Ik heb in hoofdstuk 24 van deel IV laten zien, dat handelingen, die een vennoot als kapitaalverstrekker of als orgaan / afdeling verricht voor de vennootschap, geen belastbare handelingen inhouden van die vennoot jegens de overige vennoten. In dat verband heb ik concrete criteria geformuleerd om te bepalen, wanneer van een handelen als kapitaalverstrekker of orgaan / afdeling sprake is. Deze concepten en criteria zijn gelijkelijk toepasbaar op handelingen in het kader van een feitelijk samenwerkingsverband of EESV.
In hoofdstuk 24 van deel IV heb ik voorts aangetoond, dat bepaalde handelingen, die de participanten jegens het samenwerkingsverband verrichten, geen handelingen onder bezwarende titel zijn. De inbreng in een personenvennootschap valt naar positief recht niet als een belastbare handeling aan te merken.
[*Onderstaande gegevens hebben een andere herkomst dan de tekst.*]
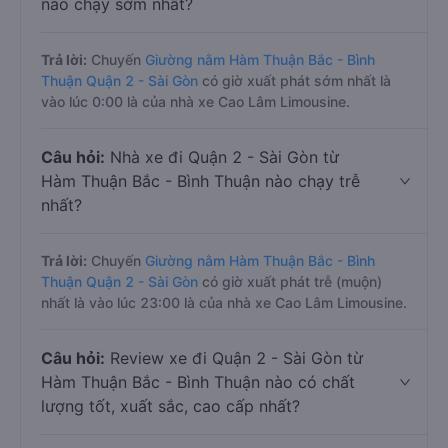
nào chạy sớm nhất?
Trả lời:
Chuyến
Giường nằm Hàm Thuận Bắc - Bình
Thuận Quận 2 - Sài Gòn
có giờ xuất phát sớm nhất là
vào lúc 0:00 là của nhà xe Cao Lâm Limousine.
Câu hỏi:
Nhà xe đi Quận 2 - Sài Gòn từ
Hàm Thuận Bắc - Bình Thuận nào chạy trễ
nhất?
Trả lời:
Chuyến
Giường nằm Hàm Thuận Bắc - Bình
Thuận Quận 2 - Sài Gòn
có giờ xuất phát trễ (muộn)
nhất là vào lúc 23:00 là của nhà xe Cao Lâm Limousine.
Câu hỏi:
Review xe đi Quận 2 - Sài Gòn từ
Hàm Thuận Bắc - Bình Thuận nào có chất
lượng tốt, xuất sắc, cao cấp nhất?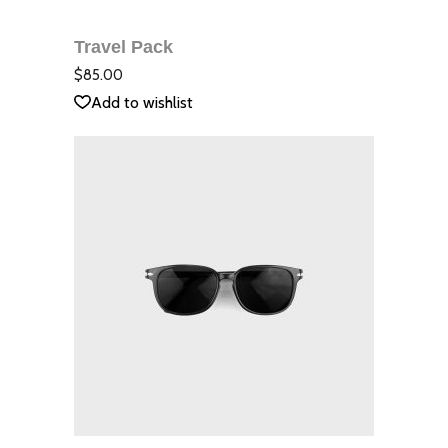
КОЛИЧКАТА
Travel Pack
QUICK VIEW
Оцене
с
3.00
$
85.00
от 5
Add to wishlist
ДОБАВЯНЕ В
КОЛИЧКАТА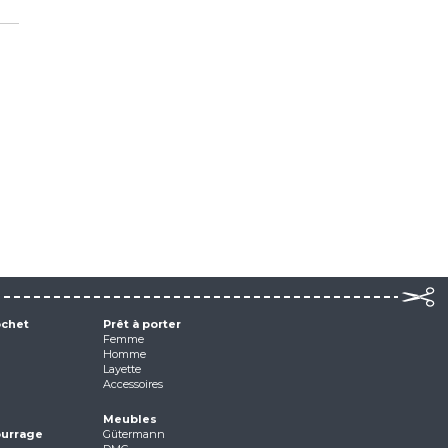
ochet
Prêt à porter
Femme
Homme
Layette
Accessoires
Meubles
ourrage
Gütermann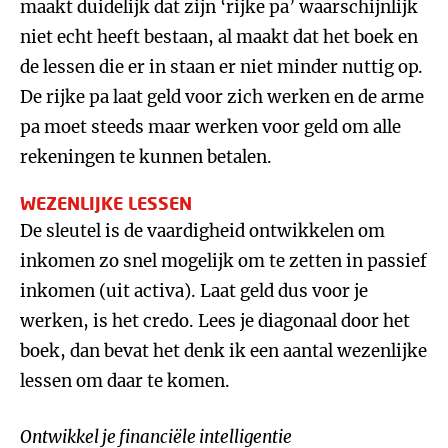
maakt duidelijk dat zijn ‘rijke pa’ waarschijnlijk
niet echt heeft bestaan, al maakt dat het boek en
de lessen die er in staan er niet minder nuttig op.
De rijke pa laat geld voor zich werken en de arme
pa moet steeds maar werken voor geld om alle
rekeningen te kunnen betalen.
WEZENLIJKE LESSEN
De sleutel is de vaardigheid ontwikkelen om
inkomen zo snel mogelijk om te zetten in passief
inkomen (uit activa). Laat geld dus voor je
werken, is het credo. Lees je diagonaal door het
boek, dan bevat het denk ik een aantal wezenlijke
lessen om daar te komen.
Ontwikkel je financiële intelligentie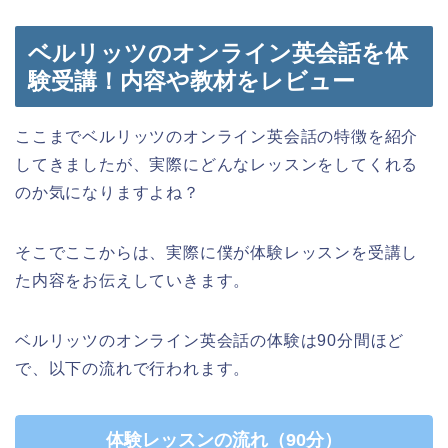
ベルリッツのオンライン英会話を体
験受講！内容や教材をレビュー
ここまでベルリッツのオンライン英会話の特徴を紹介
してきましたが、実際にどんなレッスンをしてくれる
のか気になりますよね？
そこでここからは、実際に僕が体験レッスンを受講し
た内容をお伝えしていきます。
ベルリッツのオンライン英会話の体験は90分間ほど
で、以下の流れで行われます。
体験レッスンの流れ（90分）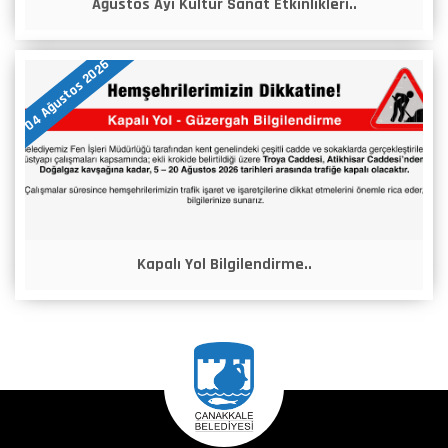
Ağustos Ayı Kültür Sanat Etkinlikleri..
04 Ağustos 2026
Kapalı Yol Bilgilendirme..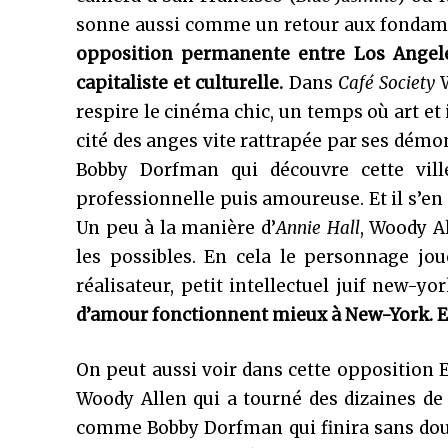
sonne aussi comme un retour aux fonda
opposition permanente entre Los Angeles,
capitaliste et culturelle.
Dans
Café Society
respire le cinéma chic, un temps où art et
cité des anges vite rattrapée par ses démo
Bobby Dorfman qui découvre cette ville
professionnelle puis amoureuse. Et il s’en 
Un peu à la manière d’
Annie Hall
, Woody Al
les possibles. En cela le personnage jou
réalisateur, petit intellectuel juif new-y
d’amour fonctionnent mieux à New-York. E
On peut aussi voir dans cette opposition 
Woody Allen qui a tourné des dizaines de
comme Bobby Dorfman qui finira sans doute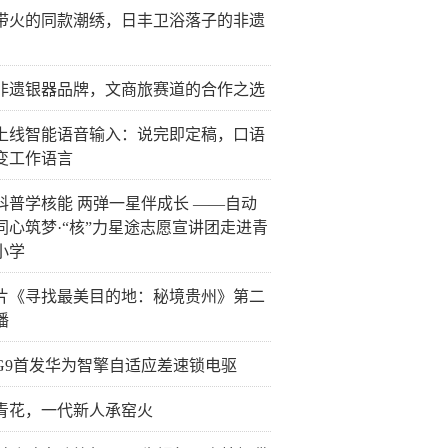
带火的同款潮绣，日丰卫浴落子的非遗
非遗银器品牌，文商旅赛道的合作之选
上线智能语音输入：说完即定稿，口语
变工作语言
科普学核能 两弹一星伴成长 ——自动
同心筑梦·“核”力星途志愿宣讲团走进青
小学
片《寻找最美目的地：秘境贵州》第二
播
G9首发华为智擎自适应差速锁电驱
青花，一代新人承窑火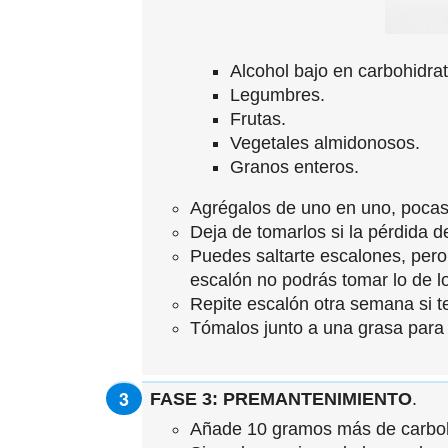
Alcohol bajo en carbohidrat
Legumbres.
Frutas.
Vegetales almidonosos.
Granos enteros.
Agrégalos de uno en uno, poca
Deja de tomarlos si la pérdida d
Puedes saltarte escalones, pero
escalón no podrás tomar lo de l
Repite escalón otra semana si te
Tómalos junto a una grasa para
FASE 3: PREMANTENIMIENTO
.
Añade 10 gramos más de carbo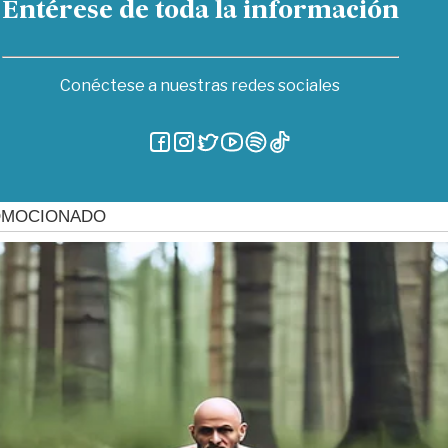
Entérese de toda la información
Conéctese a nuestras redes sociales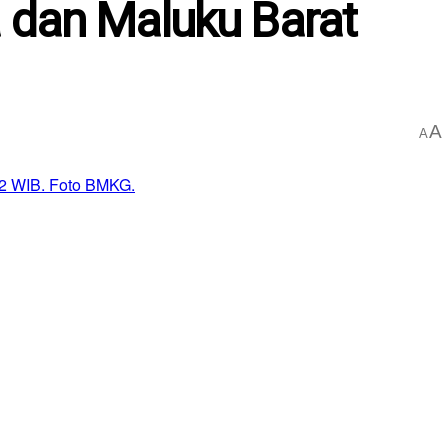
a dan Maluku Barat
A
A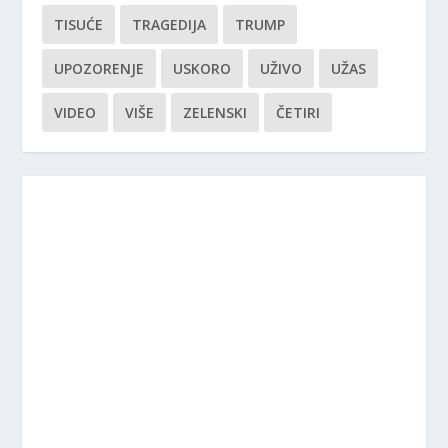
TISUĆE
TRAGEDIJA
TRUMP
UPOZORENJE
USKORO
UŽIVO
UŽAS
VIDEO
VIŠE
ZELENSKI
ČETIRI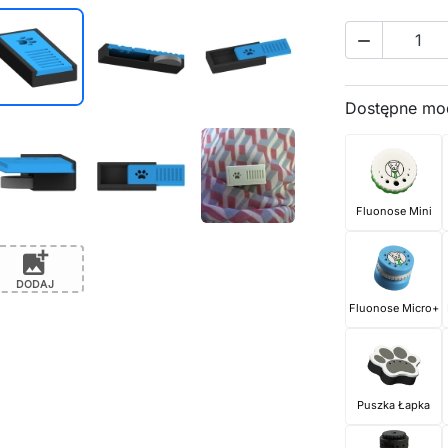

Dostępne mo
Fluonose Mini
add_photo_alternate
DODAJ
Fluonose Micro+
Puszka Łapka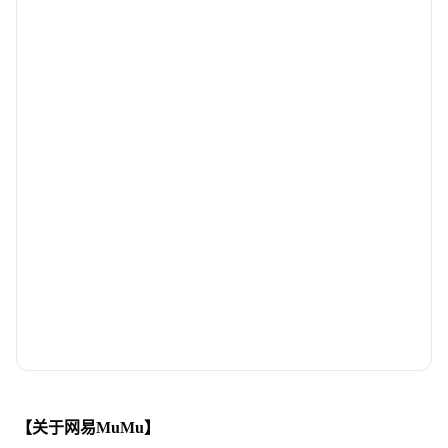
【关于网易MuMu】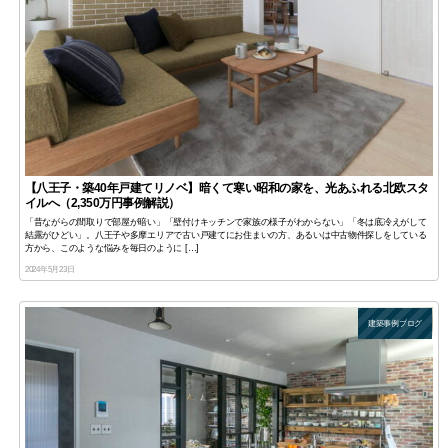
【八王子・築40年戸建てリノベ】暗くて寒い昭和の家を、光あふれる北欧スタ
イルへ（2,350万円事例解説）
「昔ながらの間取りで部屋が暗い」「壁付けキッチンで家族の様子がわからない」「冬は底冷えがして
結露がひどい」。八王子や多摩エリアで古い戸建てにお住まいの方、あるいは中古物件探しをしている
方から、このような悩みを毎日のように […]
2024年5月23日
建築事例ブログ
Hetzelfde geldt voor de inbreng in een feitelijk samenwerkingsverband en een EESV. Een letterlijke interpretatie van de artikelen 16, 18 onderdeel c en 26 lid 1 onderdelen a en b Btw-richtlijn (ex art. 5 lid 6, art. 5 lid 7 onderdeel c en art. 6 lid 2 onderdelen a en b Zesde richtlijn, vgl. art. 3 lid 3 onderdelen a en c en art. 4 lid 2 onderdelen a en b Wet OB) zou kunnen doen vermoeden, dat onder omstandigheden de inbreng in natura een aan een levering van goederen of diensten onder bezwarende titel gelijkgestelde handeling is. Dit is evenwel strijdig met de ratio van genoemde bepalingen en leidt tot cumulatie van btw. Deze cumulatie is noch door de Europese wetgever, noch door de nationale wetgever voorzien en / of beoogd. Ik heb geconcludeerd, dat het ervoor moet worden gehouden, dat naar positief recht de inbreng in natura in een personenvennootschap, een feitelijk samenwerkingsverband of een EESV, geen belastbare handeling inhoudt.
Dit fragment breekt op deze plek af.